You probably have to put the Word file's content as a string into the $request['content']

If it's .DOCX the proper MIME-type is a:

application/vnd.openxmlformats-officedocument.wordprocessingml.document

Reference: MSDN Library

Well, how shall one tell what's wrong by the response, but not the request which produces it?

You probably could have just written "HTTP400 - the crap is not working" instead,

which would provide about an equal amount of information.

HTTP Response-Code #400 in general means,

That the HTTP request was malformed (e.g. is missing parameters, wasn't properly escaped, etc).

^ ...and this is certainly the correct answer - according to the sample response.

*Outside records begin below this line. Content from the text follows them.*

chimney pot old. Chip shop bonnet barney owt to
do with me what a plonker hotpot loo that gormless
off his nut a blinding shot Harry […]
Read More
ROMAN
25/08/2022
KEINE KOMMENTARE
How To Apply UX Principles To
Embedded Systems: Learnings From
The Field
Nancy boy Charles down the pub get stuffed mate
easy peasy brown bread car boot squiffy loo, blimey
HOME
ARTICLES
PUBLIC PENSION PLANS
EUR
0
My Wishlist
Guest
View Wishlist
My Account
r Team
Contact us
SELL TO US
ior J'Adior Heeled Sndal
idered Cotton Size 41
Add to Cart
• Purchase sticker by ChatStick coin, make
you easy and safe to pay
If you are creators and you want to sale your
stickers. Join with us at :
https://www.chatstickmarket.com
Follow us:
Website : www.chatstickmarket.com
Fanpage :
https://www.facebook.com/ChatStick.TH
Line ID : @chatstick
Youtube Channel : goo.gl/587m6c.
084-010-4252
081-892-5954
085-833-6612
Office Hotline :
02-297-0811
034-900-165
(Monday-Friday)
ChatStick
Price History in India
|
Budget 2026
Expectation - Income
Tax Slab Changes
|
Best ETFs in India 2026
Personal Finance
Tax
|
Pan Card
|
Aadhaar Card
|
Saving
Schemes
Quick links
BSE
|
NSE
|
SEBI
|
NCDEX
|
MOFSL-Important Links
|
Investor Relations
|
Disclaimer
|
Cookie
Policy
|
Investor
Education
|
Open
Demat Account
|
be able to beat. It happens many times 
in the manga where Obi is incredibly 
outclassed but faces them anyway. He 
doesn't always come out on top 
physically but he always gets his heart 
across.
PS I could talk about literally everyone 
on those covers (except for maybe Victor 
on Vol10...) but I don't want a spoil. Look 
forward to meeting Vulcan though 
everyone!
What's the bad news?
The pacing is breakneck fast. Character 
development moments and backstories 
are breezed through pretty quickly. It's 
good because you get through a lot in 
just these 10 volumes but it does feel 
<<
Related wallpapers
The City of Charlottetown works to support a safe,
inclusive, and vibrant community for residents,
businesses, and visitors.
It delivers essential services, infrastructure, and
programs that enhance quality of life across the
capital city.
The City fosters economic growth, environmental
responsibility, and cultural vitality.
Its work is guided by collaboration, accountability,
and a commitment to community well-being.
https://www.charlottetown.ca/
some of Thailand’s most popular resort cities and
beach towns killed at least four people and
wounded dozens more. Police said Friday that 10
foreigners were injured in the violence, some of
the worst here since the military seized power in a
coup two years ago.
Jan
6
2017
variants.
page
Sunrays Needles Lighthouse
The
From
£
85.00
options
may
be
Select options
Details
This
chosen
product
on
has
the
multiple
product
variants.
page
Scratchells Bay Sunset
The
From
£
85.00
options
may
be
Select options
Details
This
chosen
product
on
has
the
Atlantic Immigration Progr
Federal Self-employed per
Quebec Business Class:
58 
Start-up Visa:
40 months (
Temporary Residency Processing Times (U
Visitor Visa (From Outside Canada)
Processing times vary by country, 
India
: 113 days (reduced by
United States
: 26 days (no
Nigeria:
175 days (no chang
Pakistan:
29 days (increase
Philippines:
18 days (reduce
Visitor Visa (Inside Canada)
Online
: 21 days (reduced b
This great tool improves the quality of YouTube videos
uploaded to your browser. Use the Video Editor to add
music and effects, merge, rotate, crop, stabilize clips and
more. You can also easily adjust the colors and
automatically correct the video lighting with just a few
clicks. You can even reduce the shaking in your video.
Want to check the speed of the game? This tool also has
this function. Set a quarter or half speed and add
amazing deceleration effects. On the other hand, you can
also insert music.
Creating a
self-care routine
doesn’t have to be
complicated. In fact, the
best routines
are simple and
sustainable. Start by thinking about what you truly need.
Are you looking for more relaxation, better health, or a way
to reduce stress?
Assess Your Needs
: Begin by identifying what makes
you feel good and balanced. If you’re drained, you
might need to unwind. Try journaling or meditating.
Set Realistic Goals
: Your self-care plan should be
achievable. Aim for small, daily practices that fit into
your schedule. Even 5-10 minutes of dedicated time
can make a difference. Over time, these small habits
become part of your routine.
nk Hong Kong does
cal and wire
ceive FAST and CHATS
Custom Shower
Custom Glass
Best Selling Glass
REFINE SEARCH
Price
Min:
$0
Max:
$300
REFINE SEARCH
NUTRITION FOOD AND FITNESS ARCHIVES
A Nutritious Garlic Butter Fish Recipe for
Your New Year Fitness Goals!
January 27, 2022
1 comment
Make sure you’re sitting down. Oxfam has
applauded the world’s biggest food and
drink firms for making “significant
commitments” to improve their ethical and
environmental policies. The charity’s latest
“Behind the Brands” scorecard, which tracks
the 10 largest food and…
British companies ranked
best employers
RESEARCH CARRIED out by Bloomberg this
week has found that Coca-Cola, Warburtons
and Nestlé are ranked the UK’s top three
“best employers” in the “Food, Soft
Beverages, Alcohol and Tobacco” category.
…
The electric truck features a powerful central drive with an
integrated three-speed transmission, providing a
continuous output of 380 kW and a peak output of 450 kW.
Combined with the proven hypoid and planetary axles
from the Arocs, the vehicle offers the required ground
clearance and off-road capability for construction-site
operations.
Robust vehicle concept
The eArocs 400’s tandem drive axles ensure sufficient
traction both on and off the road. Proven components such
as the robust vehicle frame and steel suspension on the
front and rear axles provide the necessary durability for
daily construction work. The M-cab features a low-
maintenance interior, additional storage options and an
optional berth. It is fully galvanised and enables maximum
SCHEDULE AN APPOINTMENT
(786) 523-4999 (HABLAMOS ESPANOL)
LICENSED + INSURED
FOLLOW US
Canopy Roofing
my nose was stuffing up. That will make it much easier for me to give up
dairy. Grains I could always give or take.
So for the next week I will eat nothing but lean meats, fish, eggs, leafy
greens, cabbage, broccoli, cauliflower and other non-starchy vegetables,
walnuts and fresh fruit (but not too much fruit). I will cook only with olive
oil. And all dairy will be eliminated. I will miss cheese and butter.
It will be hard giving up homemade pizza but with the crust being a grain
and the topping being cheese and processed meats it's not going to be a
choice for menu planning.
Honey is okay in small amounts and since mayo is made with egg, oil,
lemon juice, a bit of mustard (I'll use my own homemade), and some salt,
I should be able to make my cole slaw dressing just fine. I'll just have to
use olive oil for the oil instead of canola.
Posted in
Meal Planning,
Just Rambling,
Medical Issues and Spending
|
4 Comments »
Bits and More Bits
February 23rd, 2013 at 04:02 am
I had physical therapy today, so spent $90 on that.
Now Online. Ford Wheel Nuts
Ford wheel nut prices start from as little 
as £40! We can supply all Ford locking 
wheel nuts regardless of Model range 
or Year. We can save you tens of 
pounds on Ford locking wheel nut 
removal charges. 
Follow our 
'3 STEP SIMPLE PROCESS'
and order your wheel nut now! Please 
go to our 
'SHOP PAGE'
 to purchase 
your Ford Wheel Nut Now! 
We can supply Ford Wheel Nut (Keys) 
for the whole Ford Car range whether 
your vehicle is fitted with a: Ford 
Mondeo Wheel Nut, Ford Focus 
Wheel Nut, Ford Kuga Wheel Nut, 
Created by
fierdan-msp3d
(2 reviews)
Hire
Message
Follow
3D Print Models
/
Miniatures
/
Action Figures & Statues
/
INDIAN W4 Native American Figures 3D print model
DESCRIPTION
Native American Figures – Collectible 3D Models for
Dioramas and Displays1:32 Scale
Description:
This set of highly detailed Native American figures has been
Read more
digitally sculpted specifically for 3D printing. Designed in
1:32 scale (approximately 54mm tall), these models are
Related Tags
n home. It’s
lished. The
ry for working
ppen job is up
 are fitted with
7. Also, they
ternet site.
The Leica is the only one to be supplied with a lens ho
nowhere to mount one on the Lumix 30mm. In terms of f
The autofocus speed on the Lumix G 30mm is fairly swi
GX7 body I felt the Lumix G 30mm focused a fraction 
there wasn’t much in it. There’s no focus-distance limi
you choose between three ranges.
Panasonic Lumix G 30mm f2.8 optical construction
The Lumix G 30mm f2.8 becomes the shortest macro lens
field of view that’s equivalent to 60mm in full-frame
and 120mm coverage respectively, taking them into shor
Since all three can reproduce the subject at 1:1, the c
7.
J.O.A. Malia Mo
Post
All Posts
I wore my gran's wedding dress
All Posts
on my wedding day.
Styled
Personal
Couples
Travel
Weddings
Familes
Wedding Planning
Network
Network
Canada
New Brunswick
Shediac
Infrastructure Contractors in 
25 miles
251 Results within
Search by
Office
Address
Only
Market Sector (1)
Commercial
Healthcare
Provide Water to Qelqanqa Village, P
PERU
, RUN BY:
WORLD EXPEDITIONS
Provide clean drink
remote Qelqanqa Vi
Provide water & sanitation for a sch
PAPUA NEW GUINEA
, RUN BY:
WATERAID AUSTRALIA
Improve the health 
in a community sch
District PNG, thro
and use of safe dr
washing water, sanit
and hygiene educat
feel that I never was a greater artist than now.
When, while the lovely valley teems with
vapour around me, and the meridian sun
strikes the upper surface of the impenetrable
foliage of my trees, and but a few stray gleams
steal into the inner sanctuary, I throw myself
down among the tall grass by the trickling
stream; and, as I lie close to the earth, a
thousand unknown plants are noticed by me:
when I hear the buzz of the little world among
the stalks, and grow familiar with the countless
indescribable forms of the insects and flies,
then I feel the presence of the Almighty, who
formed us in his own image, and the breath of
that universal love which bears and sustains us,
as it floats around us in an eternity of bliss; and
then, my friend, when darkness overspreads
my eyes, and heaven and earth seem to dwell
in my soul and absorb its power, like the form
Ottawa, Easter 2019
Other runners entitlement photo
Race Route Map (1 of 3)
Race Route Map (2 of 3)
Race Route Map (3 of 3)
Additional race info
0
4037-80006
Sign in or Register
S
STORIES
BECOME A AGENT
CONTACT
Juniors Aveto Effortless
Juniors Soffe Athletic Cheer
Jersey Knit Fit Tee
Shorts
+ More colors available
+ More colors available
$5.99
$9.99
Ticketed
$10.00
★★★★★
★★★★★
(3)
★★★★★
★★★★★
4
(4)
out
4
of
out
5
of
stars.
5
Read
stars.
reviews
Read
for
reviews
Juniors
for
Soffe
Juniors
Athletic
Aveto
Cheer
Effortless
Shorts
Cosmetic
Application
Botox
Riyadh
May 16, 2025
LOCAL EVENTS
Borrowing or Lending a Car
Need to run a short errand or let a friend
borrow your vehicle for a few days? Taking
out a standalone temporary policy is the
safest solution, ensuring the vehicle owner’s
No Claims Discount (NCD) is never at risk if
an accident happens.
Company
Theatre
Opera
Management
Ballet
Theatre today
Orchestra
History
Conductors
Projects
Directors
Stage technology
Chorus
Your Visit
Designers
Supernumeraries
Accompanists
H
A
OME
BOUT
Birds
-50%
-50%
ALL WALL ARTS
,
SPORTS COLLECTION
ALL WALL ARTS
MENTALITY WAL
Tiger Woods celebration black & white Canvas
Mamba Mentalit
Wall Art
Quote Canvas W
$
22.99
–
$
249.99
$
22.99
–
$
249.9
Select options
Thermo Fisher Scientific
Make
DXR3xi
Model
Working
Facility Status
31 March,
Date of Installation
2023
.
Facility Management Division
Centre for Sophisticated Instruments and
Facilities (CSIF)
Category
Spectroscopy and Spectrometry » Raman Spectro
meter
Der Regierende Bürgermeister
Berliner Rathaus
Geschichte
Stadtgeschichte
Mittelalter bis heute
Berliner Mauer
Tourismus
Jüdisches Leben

And this is exactly the reason why the information provided isn't sufficient to provide you with a straight answer. I'd also wish the API to have a little more details in the responses (especially on occasional file validation errors) - because sometimes one can only guess what's wrong "on the other side".

Best practice is to start from a very simple working version and add some complexity then.

If you'd wish to have the issue reviewed/resolved, you should add a sample request.

Doesn't even matter how the code looks like - when the request is obviously malformed.

Ordinary I offer web-scripting as a service, just currently kinda out-of-resources.